To meet this challenge, evolutionary scientists are designing viral proteins de novo in the computer that attempt to summarize HIV’s variation. Thus far, they can make a “consensus” sequence by determining the most common amino acid at each position from a broad sample of sequences; reconstruct HIV’s ancestral sequence (which is genetically between all modern strains); or build a “center of the tree” sequence, which has the lowest total genetic distance to all other sequences in an evolutionary tree. The resulting computer-generated proteins serve as immunogens in vaccines.

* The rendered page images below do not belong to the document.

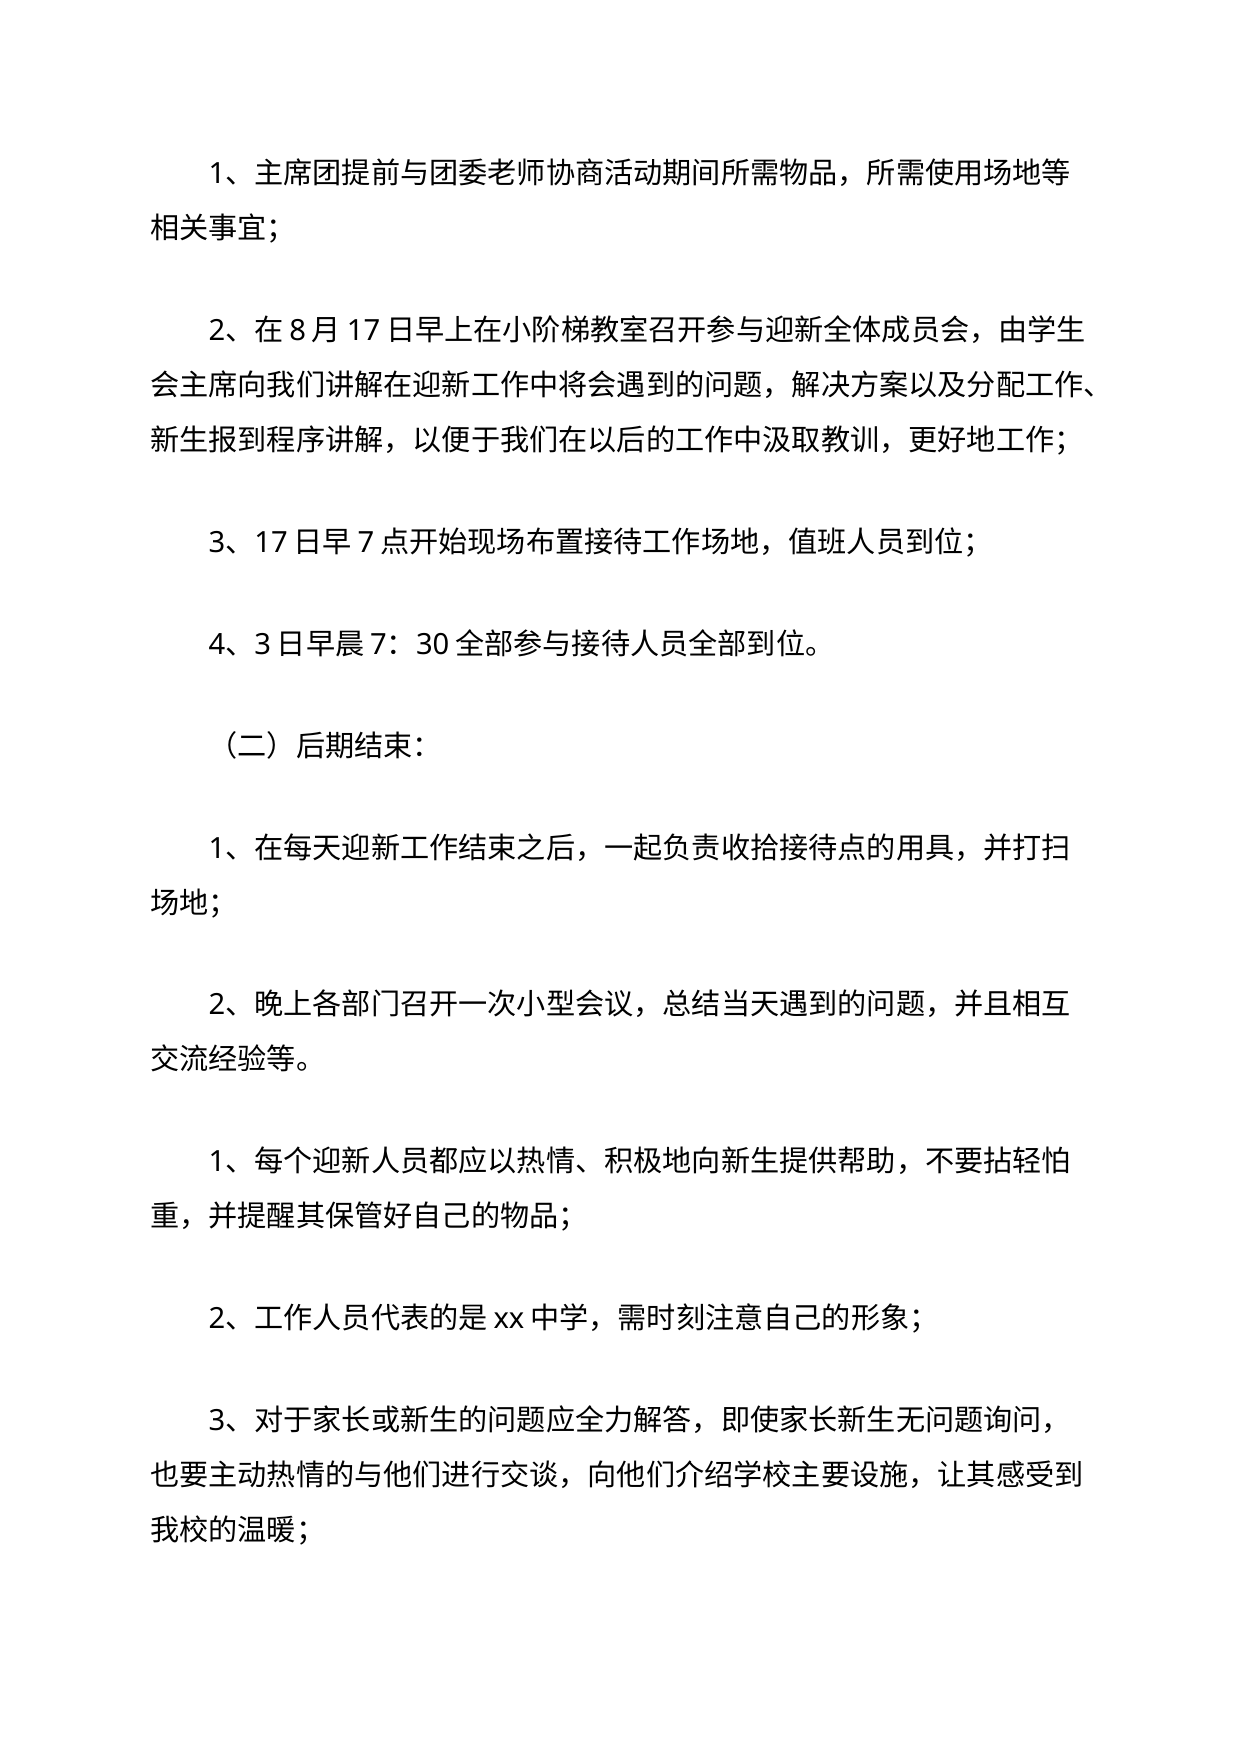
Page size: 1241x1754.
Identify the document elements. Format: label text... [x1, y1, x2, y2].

text （二）后期结束： [150, 722, 1090, 765]
text 3、对于家长或新生的问题应全力解答，即使家长新生无问题询问，也要主动热情的与他们进行交谈，向他们介绍学校主要设施，让其感受到我校的温暖； [150, 1396, 1090, 1549]
text 2、在8月17日早上在小阶梯教室召开参与迎新全体成员会，由学生会主席向我们讲解在迎新工作中将会遇到的问题，解决方案以及分配工作、新生报到程序讲解，以便于我们在以后的工作中汲取教训，更好地工作； [150, 307, 1090, 459]
text 2、晚上各部门召开一次小型会议，总结当天遇到的问题，并且相互交流经验等。 [150, 981, 1090, 1078]
text 1、每个迎新人员都应以热情、积极地向新生提供帮助，不要拈轻怕重，并提醒其保管好自己的物品； [150, 1138, 1090, 1235]
text 2、工作人员代表的是xx中学，需时刻注意自己的形象； [150, 1294, 1090, 1337]
text 3、17日早7点开始现场布置接待工作场地，值班人员到位； [150, 518, 1090, 561]
text 4、3日早晨7：30全部参与接待人员全部到位。 [150, 620, 1090, 663]
text 1、主席团提前与团委老师协商活动期间所需物品，所需使用场地等相关事宜； [150, 150, 1090, 247]
text 1、在每天迎新工作结束之后，一起负责收拾接待点的用具，并打扫场地； [150, 824, 1090, 921]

“It took a while to get everyone accustomed to the idea that you might want to artificially design a protein on the computer rather than use a natural protein. People didn’t know if it would fold properly, if it would be antigenic, or if it would have the same sites that were relevant for an immune response as a natural strain. As it turns out, it does,” Bette Korber says. Korber runs the Los Alamos National Laboratory HIV Sequence Database (http://www.hiv.lanl.gov), which provides the datasets often used for these approaches. In a 2008 paper in PNAS, her group showed that a consensus envelope protein stimulated three-to-four fold higher cell-mediated immune responses in monkeys than a natural envelope protein.

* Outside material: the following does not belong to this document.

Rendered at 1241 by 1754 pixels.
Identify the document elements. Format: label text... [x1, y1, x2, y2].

Another tactic is to design a vaccine from a diverse set of viral epitopes—the small fragments (typically nine amino acids) of virus recognized by killer T cells. Korber is piecing together the most common epitopes (cataloged in the Los Alamos database) into a small set of composite proteins. “I create sort of little Frankenstein proteins that look and feel like HIV proteins but they don’t exist in nature,” Korber says. So far, the proteins are showing good immunogenicity in animals, she says. “We’re getting really good signals in the mice and the monkeys—which makes us delighted; they’re doing a lot better than just natural proteins.”

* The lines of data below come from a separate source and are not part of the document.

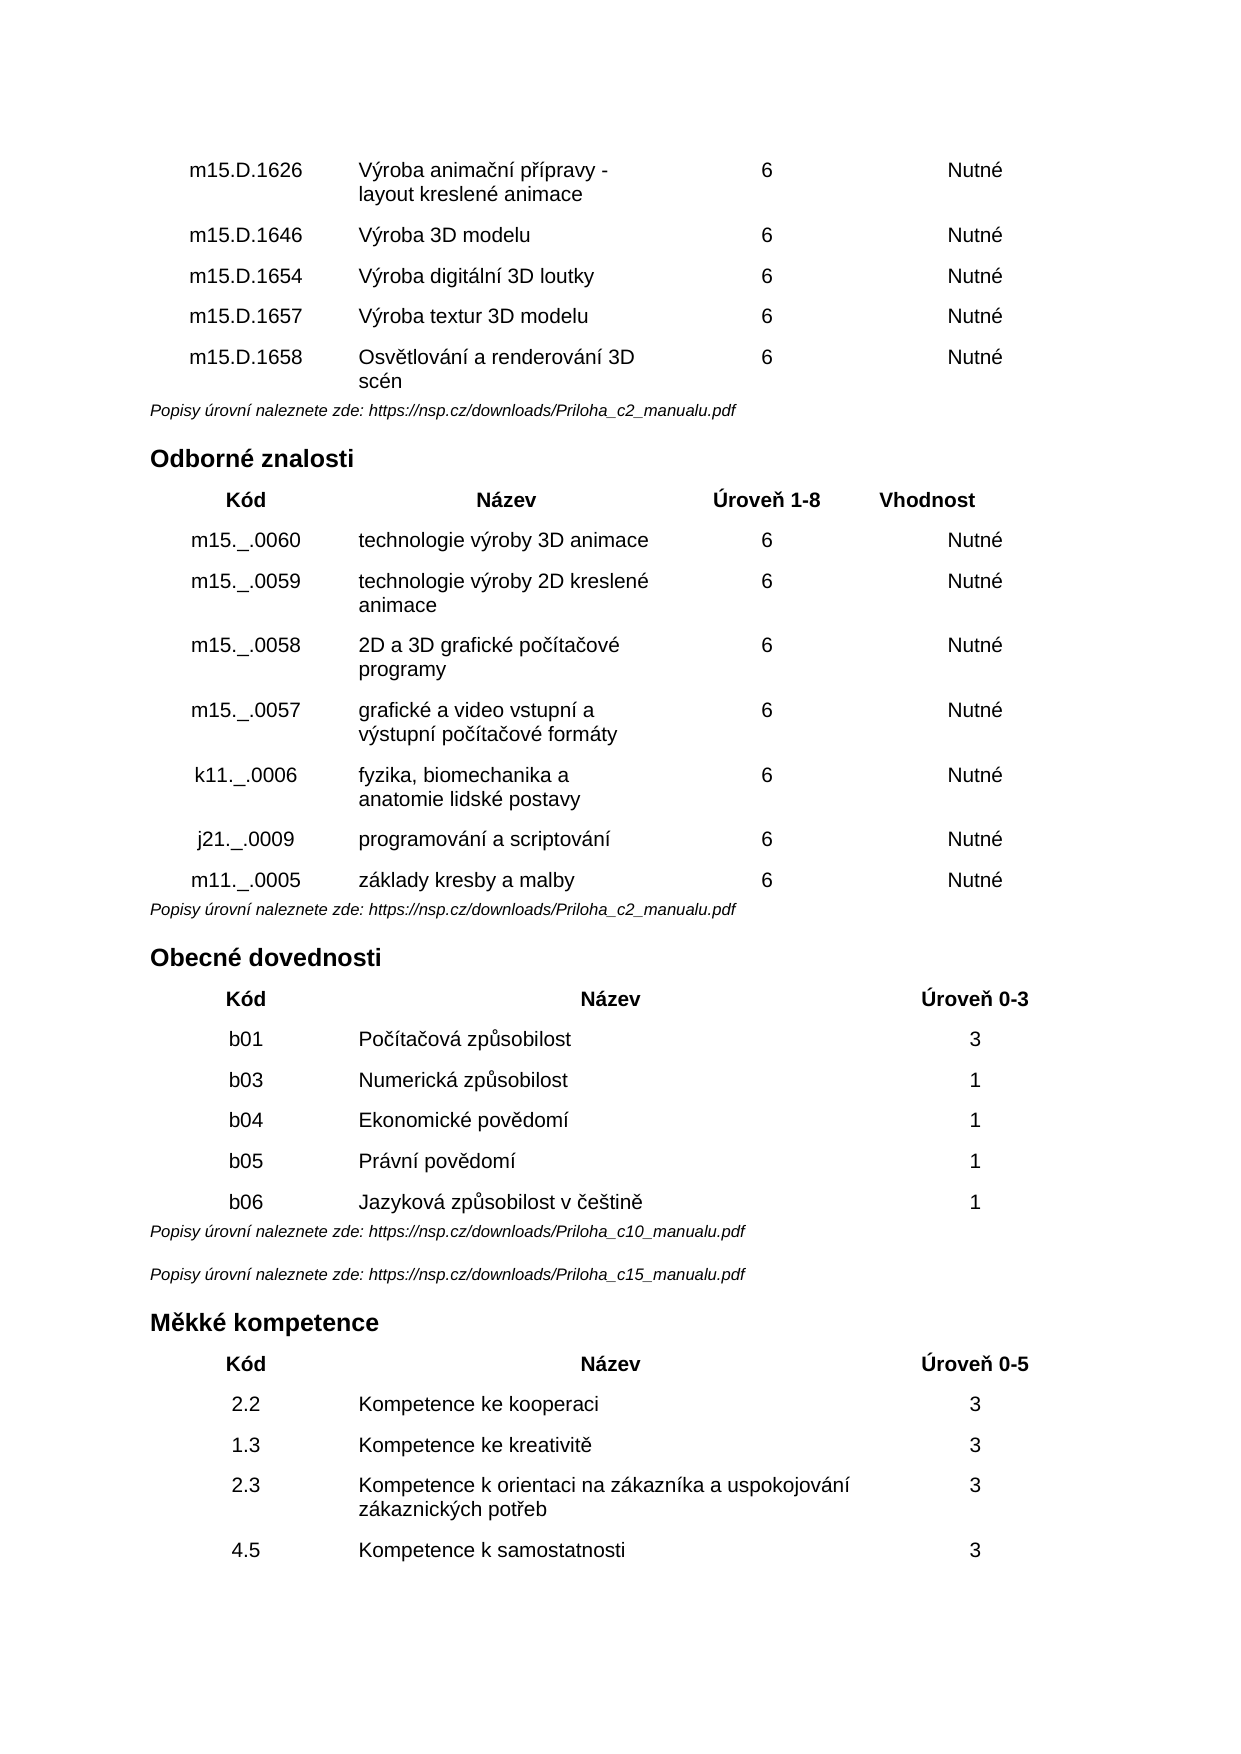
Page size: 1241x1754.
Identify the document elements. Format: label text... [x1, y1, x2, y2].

table_cell m15.D.1657 [142, 296, 350, 336]
table_cell 6 [663, 754, 871, 819]
table_header Název [350, 479, 662, 520]
table_cell 6 [663, 255, 871, 296]
table_cell b05 [142, 1141, 350, 1181]
table_cell programování a scriptování [350, 819, 662, 859]
table_cell m15.D.1654 [142, 255, 350, 296]
table_cell 6 [663, 560, 871, 625]
table_cell Výroba animační přípravy - layout kreslené animace [350, 150, 662, 214]
table_cell m15._.0060 [142, 520, 350, 560]
table_cell 3 [871, 1019, 1079, 1059]
table_cell m15.D.1646 [142, 215, 350, 255]
table_header Kód [142, 1343, 350, 1384]
table_cell Výroba textur 3D modelu [350, 296, 662, 336]
text Popisy úrovní naleznete zde: https://nsp.cz/downloads/Priloha_c10_manualu.pdf [150, 1222, 1090, 1241]
table_header Název [350, 978, 871, 1019]
table_cell m15._.0059 [142, 560, 350, 625]
table_cell b03 [142, 1059, 350, 1100]
table_header Úroveň 1-8 [663, 479, 871, 520]
table_cell 6 [663, 690, 871, 754]
table_cell 2.3 [142, 1465, 350, 1529]
text Popisy úrovní naleznete zde: https://nsp.cz/downloads/Priloha_c15_manualu.pdf [150, 1265, 1090, 1284]
table_cell Počítačová způsobilost [350, 1019, 871, 1059]
table_cell m15._.0057 [142, 690, 350, 754]
table_cell Kompetence ke kooperaci [350, 1384, 871, 1424]
table_header Úroveň 0-5 [871, 1343, 1079, 1384]
table_cell 6 [663, 150, 871, 214]
table_header Kód [142, 479, 350, 520]
table_cell 6 [663, 336, 871, 401]
table_cell 3 [871, 1424, 1079, 1465]
table_cell Nutné [871, 625, 1079, 689]
table_cell b01 [142, 1019, 350, 1059]
table_cell 2.2 [142, 1384, 350, 1424]
table_cell 6 [663, 819, 871, 859]
table_cell technologie výroby 2D kreslené animace [350, 560, 662, 625]
table_cell Nutné [871, 336, 1079, 401]
table_cell b06 [142, 1181, 350, 1222]
table_cell Kompetence k samostatnosti [350, 1530, 871, 1570]
table_cell b04 [142, 1100, 350, 1141]
table_cell Nutné [871, 819, 1079, 859]
table_cell 3 [871, 1384, 1079, 1424]
table_cell Kompetence ke kreativitě [350, 1424, 871, 1465]
table_cell Osvětlování a renderování 3D scén [350, 336, 662, 401]
table_cell fyzika, biomechanika a anatomie lidské postavy [350, 754, 662, 819]
subtitle Měkké kompetence [150, 1308, 1090, 1337]
table_cell Nutné [871, 215, 1079, 255]
table_cell technologie výroby 3D animace [350, 520, 662, 560]
table_cell Právní povědomí [350, 1141, 871, 1181]
table_cell m11._.0005 [142, 859, 350, 900]
table_cell Ekonomické povědomí [350, 1100, 871, 1141]
table_cell 3 [871, 1465, 1079, 1529]
table_cell 3 [871, 1530, 1079, 1570]
subtitle Obecné dovednosti [150, 943, 1090, 972]
table_cell Nutné [871, 150, 1079, 214]
table_cell m15._.0058 [142, 625, 350, 689]
table_cell Nutné [871, 859, 1079, 900]
table_cell 1.3 [142, 1424, 350, 1465]
text Popisy úrovní naleznete zde: https://nsp.cz/downloads/Priloha_c2_manualu.pdf [150, 401, 1090, 420]
table_cell Jazyková způsobilost v češtině [350, 1181, 871, 1222]
table_cell Nutné [871, 296, 1079, 336]
table_cell 6 [663, 296, 871, 336]
table_header Vhodnost [871, 479, 1079, 520]
table_cell Kompetence k orientaci na zákazníka a uspokojování zákaznických potřeb [350, 1465, 871, 1529]
table_cell Nutné [871, 690, 1079, 754]
table_cell Výroba digitální 3D loutky [350, 255, 662, 296]
table_cell 1 [871, 1141, 1079, 1181]
table_cell Nutné [871, 560, 1079, 625]
table_cell Numerická způsobilost [350, 1059, 871, 1100]
table_cell 6 [663, 859, 871, 900]
table_cell 1 [871, 1181, 1079, 1222]
table_cell Nutné [871, 520, 1079, 560]
table_cell Výroba 3D modelu [350, 215, 662, 255]
text Popisy úrovní naleznete zde: https://nsp.cz/downloads/Priloha_c2_manualu.pdf [150, 900, 1090, 919]
table_cell grafické a video vstupní a výstupní počítačové formáty [350, 690, 662, 754]
table_cell m15.D.1626 [142, 150, 350, 214]
table_cell Nutné [871, 754, 1079, 819]
table_header Kód [142, 978, 350, 1019]
table_cell j21._.0009 [142, 819, 350, 859]
table_cell m15.D.1658 [142, 336, 350, 401]
table_cell Nutné [871, 255, 1079, 296]
subtitle Odborné znalosti [150, 444, 1090, 473]
table_cell 4.5 [142, 1530, 350, 1570]
table_header Název [350, 1343, 871, 1384]
table_header Úroveň 0-3 [871, 978, 1079, 1019]
table_cell 1 [871, 1100, 1079, 1141]
table_cell 6 [663, 625, 871, 689]
table_cell základy kresby a malby [350, 859, 662, 900]
table_cell 6 [663, 215, 871, 255]
table_cell 1 [871, 1059, 1079, 1100]
table_cell 2D a 3D grafické počítačové programy [350, 625, 662, 689]
table_cell 6 [663, 520, 871, 560]
table_cell k11._.0006 [142, 754, 350, 819]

Despite Korber’s success in animal models, other groups report poor results with similar strategies. Both the center of the tree and a “center of the tree plus” method (which added diverse epitopes) came up negative, says David Nickle, PhD, a senior research biologist at Rosetta Bioinformatics. “I’ve become convinced that none of those [approaches] are going to be adequate,” agrees James Mullins, who collaborates with Nickle.
Mullins and Nickle believe that HIV tricks the immune system into mounting an initial response against “decoy elements”—pieces of the virus that are easily mutated. The immune system then becomes trapped by its initial response (a phenomenon called “original antigenic sin”), and ends up focusing only on these variable regions, to HIV’s benefit. “My prediction is that all vaccine approaches will fail until we take into account and remove these decoy elements,” Mullins says.
They are designing a “conserved elements” vaccine that contains only segments of HIV that are highly conserved—regions that don’t evolve much and may not tolerate variation. “The more conserved an amino acid is in viral evolution, the more likely it is that it plays a critical role in the function of the virus,” Mullins says.
Getting the immune system to attack these areas first may be the key to crippling the virus, they believe. “If you let the immune system choose what to mount an immune response to, maybe it chooses badly. So we want to redirect the immune system to mount a response to these conserved regions, even though it may be harder,” Nickle says. The approach is still in the early stages of development.